━━━━━ SOURCE DATA ━━━━━

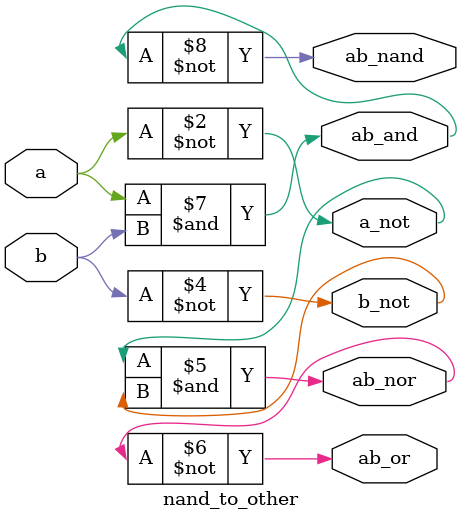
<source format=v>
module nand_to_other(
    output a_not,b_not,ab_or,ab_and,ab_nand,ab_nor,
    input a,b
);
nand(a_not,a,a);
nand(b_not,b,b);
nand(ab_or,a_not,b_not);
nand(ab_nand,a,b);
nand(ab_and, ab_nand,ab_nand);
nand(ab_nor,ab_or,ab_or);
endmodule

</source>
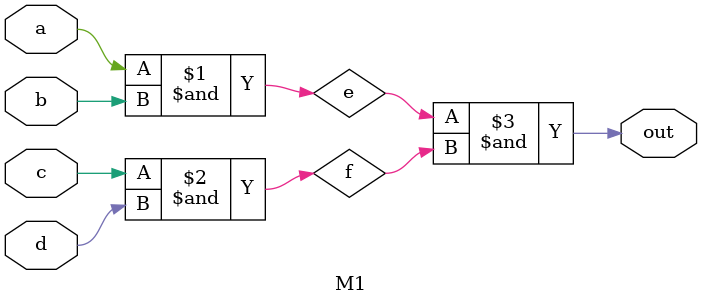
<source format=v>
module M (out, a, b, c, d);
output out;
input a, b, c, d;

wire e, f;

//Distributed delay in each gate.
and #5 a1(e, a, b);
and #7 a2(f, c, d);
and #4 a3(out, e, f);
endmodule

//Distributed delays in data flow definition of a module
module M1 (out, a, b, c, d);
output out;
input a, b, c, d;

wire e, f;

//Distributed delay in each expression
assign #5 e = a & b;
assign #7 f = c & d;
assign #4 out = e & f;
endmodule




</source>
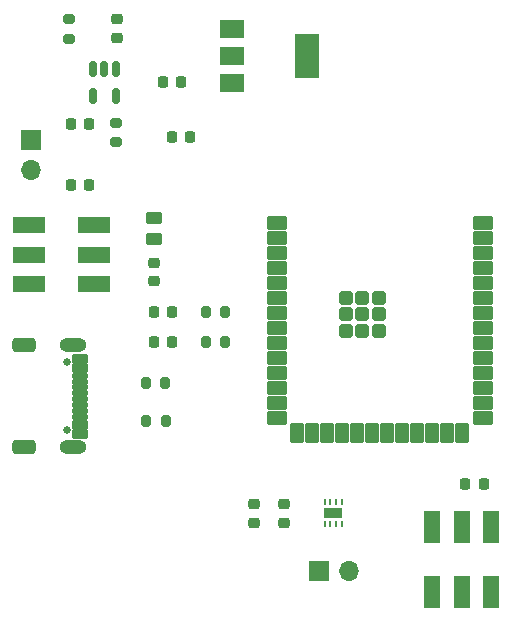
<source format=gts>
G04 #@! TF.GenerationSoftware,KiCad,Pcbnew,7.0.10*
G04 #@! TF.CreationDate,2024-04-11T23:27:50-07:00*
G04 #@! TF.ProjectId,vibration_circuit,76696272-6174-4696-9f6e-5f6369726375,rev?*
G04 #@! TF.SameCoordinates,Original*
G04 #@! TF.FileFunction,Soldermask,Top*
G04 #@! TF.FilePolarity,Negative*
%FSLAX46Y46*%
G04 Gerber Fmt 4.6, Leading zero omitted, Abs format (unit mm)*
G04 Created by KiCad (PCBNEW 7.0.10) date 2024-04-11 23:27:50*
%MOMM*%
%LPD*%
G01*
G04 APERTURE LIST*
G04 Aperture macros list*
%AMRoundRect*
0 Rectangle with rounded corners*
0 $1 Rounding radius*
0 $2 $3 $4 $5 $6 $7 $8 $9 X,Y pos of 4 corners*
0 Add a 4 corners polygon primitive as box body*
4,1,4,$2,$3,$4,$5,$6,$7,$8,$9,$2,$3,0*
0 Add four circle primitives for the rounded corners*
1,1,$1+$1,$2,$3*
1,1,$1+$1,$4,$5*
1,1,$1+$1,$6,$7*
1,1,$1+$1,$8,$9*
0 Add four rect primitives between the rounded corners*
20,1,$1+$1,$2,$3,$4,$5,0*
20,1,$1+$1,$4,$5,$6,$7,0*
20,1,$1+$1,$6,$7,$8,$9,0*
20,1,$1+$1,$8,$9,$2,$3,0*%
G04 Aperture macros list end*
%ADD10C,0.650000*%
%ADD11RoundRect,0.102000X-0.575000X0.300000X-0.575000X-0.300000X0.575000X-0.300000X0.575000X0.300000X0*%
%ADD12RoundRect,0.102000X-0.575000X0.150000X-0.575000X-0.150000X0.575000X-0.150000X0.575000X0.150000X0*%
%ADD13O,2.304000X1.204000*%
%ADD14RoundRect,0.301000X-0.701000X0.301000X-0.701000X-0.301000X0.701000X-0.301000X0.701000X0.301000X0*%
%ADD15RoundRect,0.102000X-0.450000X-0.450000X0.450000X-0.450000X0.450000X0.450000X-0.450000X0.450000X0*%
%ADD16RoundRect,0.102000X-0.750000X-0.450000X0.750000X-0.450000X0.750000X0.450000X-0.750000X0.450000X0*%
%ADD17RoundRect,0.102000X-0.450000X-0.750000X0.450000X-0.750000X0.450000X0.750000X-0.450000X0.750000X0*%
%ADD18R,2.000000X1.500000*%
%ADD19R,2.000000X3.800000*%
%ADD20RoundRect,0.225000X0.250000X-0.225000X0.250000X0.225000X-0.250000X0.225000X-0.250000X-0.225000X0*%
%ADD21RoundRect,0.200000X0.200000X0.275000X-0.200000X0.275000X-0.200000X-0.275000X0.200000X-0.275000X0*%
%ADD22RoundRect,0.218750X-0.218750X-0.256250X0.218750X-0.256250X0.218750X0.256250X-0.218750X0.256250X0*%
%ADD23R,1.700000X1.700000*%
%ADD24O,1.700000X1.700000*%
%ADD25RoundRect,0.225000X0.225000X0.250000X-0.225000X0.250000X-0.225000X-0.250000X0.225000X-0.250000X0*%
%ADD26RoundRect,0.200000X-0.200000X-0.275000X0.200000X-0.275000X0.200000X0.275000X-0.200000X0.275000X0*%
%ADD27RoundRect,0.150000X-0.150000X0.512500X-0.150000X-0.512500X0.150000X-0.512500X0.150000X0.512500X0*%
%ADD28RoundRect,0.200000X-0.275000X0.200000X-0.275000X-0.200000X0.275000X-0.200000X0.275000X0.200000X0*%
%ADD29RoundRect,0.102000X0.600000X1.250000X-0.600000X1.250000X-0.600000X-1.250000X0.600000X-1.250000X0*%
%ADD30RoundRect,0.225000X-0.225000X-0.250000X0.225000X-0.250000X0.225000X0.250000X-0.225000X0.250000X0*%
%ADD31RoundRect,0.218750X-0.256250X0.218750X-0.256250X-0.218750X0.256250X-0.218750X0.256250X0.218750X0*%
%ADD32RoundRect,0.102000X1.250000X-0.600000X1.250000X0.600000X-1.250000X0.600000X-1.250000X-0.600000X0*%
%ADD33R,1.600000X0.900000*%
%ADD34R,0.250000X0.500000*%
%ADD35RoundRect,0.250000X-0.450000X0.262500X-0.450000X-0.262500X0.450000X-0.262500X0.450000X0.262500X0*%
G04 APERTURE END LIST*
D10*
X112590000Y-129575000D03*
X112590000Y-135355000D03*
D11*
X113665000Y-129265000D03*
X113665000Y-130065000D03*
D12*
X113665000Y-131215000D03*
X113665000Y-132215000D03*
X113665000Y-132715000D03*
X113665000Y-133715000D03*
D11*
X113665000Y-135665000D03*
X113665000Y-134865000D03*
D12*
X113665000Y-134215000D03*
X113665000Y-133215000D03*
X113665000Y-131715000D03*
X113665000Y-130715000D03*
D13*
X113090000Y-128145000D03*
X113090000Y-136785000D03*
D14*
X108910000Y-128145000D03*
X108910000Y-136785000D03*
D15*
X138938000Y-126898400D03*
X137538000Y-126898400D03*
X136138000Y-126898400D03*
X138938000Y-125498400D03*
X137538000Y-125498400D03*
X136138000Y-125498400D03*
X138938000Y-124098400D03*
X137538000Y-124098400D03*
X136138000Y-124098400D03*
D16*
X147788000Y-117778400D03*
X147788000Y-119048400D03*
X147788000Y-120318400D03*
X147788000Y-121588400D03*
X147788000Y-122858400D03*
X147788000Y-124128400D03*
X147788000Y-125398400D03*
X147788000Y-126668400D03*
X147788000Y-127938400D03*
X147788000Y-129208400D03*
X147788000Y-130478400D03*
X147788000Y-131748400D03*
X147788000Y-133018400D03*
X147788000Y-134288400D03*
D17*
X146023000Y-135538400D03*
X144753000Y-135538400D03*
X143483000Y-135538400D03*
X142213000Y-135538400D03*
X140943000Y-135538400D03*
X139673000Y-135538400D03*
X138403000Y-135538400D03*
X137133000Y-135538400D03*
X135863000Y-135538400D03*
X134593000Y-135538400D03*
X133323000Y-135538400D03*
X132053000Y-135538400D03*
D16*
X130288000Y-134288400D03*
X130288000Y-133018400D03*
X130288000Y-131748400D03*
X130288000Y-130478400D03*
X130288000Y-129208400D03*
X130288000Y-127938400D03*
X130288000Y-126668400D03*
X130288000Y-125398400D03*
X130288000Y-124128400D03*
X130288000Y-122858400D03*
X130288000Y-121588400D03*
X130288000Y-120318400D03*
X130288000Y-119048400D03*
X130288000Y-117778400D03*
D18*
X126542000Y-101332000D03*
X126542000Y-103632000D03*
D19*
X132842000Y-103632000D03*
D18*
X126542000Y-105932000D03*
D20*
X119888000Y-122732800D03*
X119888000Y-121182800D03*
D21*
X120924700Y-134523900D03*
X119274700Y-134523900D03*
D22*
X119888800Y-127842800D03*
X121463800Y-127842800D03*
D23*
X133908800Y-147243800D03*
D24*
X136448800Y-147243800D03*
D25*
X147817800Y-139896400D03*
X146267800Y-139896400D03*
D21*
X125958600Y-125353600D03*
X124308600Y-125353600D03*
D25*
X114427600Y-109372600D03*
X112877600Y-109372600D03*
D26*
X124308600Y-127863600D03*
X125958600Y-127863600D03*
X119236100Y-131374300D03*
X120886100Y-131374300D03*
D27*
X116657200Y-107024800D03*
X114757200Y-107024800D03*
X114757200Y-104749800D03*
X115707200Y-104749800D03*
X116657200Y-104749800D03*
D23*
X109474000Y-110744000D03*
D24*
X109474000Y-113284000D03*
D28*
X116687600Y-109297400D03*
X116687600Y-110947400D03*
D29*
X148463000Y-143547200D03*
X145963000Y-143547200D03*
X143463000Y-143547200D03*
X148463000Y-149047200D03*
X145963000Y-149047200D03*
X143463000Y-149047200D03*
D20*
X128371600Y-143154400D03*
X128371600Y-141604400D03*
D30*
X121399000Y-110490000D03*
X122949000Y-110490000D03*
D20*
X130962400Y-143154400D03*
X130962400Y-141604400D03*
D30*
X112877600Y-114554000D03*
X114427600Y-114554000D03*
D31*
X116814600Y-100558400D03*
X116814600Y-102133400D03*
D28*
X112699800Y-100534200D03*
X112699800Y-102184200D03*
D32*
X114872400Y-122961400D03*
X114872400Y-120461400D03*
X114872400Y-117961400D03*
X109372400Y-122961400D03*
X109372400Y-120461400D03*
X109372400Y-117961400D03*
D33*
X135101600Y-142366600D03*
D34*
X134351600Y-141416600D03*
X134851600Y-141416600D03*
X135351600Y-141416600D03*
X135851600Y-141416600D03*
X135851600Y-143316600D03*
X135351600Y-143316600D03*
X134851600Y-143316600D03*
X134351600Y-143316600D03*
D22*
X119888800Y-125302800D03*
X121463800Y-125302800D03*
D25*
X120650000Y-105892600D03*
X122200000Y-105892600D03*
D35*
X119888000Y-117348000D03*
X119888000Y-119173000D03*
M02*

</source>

━━━━━

WHAT THE TASK ASKS
Report each line above that includes the string "macros".

SOLUTION FOR THIS TASK
G04 Aperture macros list*
G04 Aperture macros list end*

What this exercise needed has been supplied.